Oftentimes, a tailgate spot features the delicious smoky smell of a grill that permeates through the grounds. Data suggests that 95% of tailgaters prepare their food at the stadium (as opposed to bringing prepared dishes from home). But while pasta salad, coleslaw and fruit spreads are great sides, the main event of any tailgate is the meat. Chicken wings, pulled pork, burgers and franks - the array of meats being grilled, cooked or smoked is as essential to the tailgate as the game itself.

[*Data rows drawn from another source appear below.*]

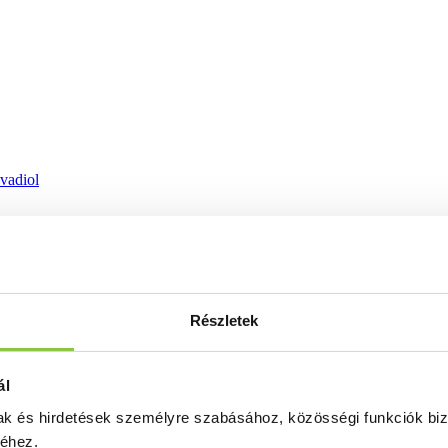
ovadiol
Részletek
ál
mak és hirdetések személyre szabásához, közösségi funkciók biz
séhez.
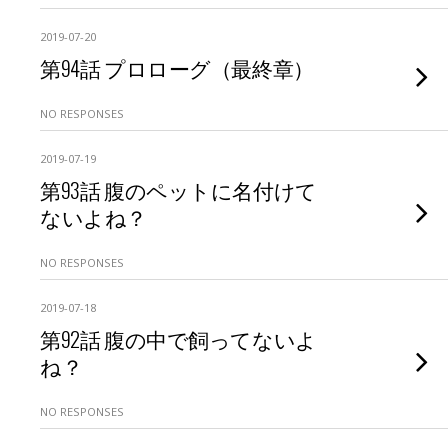
2019-07-20
第94話 プロローグ（最終章）
NO RESPONSES
2019-07-19
第93話 腹のペットに名付けて
ないよね？
NO RESPONSES
2019-07-18
第92話 腹の中で飼ってないよ
ね？
NO RESPONSES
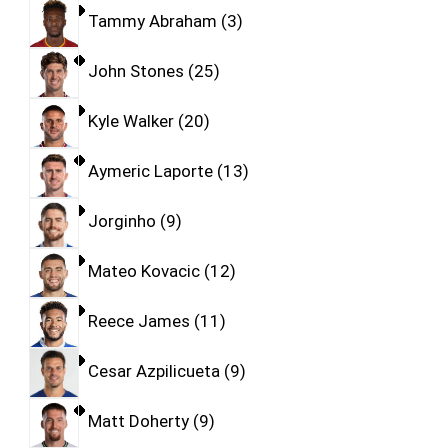
Tammy Abraham
3
John Stones
25
Kyle Walker
20
Aymeric Laporte
13
Jorginho
9
Mateo Kovacic
12
Reece James
11
Cesar Azpilicueta
9
Matt Doherty
9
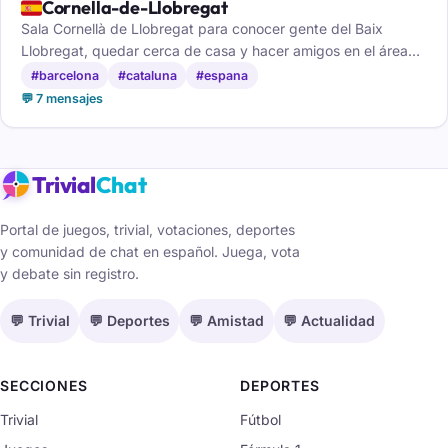
🇪🇸
Cornella-de-Llobregat
Sala Cornellà de Llobregat para conocer gente del Baix
Llobregat, quedar cerca de casa y hacer amigos en el área
de Barcelona.
#barcelona
#cataluna
#espana
💬 7 mensajes
Trivial
Chat
Portal de juegos, trivial, votaciones, deportes
y comunidad de chat en español. Juega, vota
y debate sin registro.
💬 Trivial
💬 Deportes
💬 Amistad
💬 Actualidad
SECCIONES
DEPORTES
Trivial
Fútbol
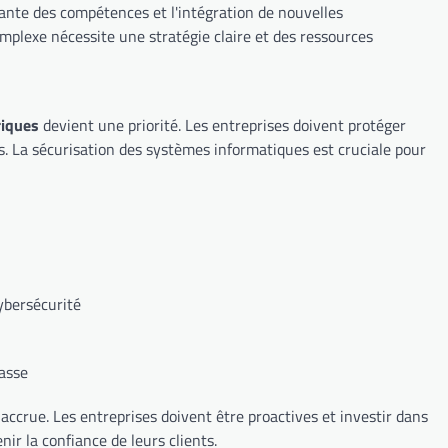
stante des compétences et l'intégration de nouvelles
mplexe nécessite une stratégie claire et des ressources
riques
devient une priorité. Les entreprises doivent protéger
s. La sécurisation des systèmes informatiques est cruciale pour
ybersécurité
passe
 accrue. Les entreprises doivent être proactives et investir dans
ir la confiance de leurs clients.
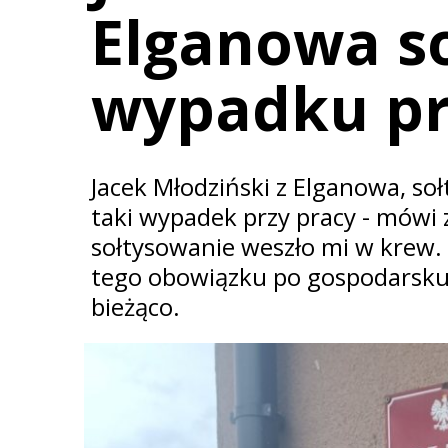
Elganowa so
wypadku pr
Jacek Młodziński z Elganowa, soł
taki wypadek przy pracy - mówi
sołtysowanie weszło mi w krew. 
tego obowiązku po gospodarsku 
bieżąco.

With 59% of tailgaters using a combination of grills, stoves, and smokers to cook at the stadium, it is essential to keep fire safety tactics in mind and to follow safe cooking temperature rules. FoodSafety.gov states all poultry and hot dogs should be cooked to a minimum internal temperature of 165 degrees F, while ground meats like pork or beef must meet a minimum internal temperature of 160 degrees Fahrenheit. Other cuts like steaks and chops should reach a minimum internal temperature of 145 degrees F to be consumed safely. And if manning the grill, smoker (and, ahem, beer keg) ever gets away from you, always keep a fire extinguisher within reach.

Keep it Green

Hundreds to thousands of people can attend a single tailgate – the Florida-Georgia football game tailgate is known as the “World’s Largest Cocktail Party” with more than 150,000 people in attendance – so the post-tailgate debris often resembles that left by a tornado.

If you’ve ever seen the aftermath of a tailgate space, you know why it’s so important to dispose of waste in the proper way. One simple trick to reducing the amount of waste your own tailgate produces is to use stainless steel water bottles instead of dozens of plastic ones. Also, try to accurately anticipate the amount of food you’ll need so you’re not stuck throwing away lots of leftovers.

Another obvious (yet often overlooked) way to reduce waste is to use recyclable paper or plastic plates, silverware, napkins and cups – and actually recycle them. Yes, it’s easier to throw everything in the same trash bin, but trust us, the planet will thank you for your extra effort.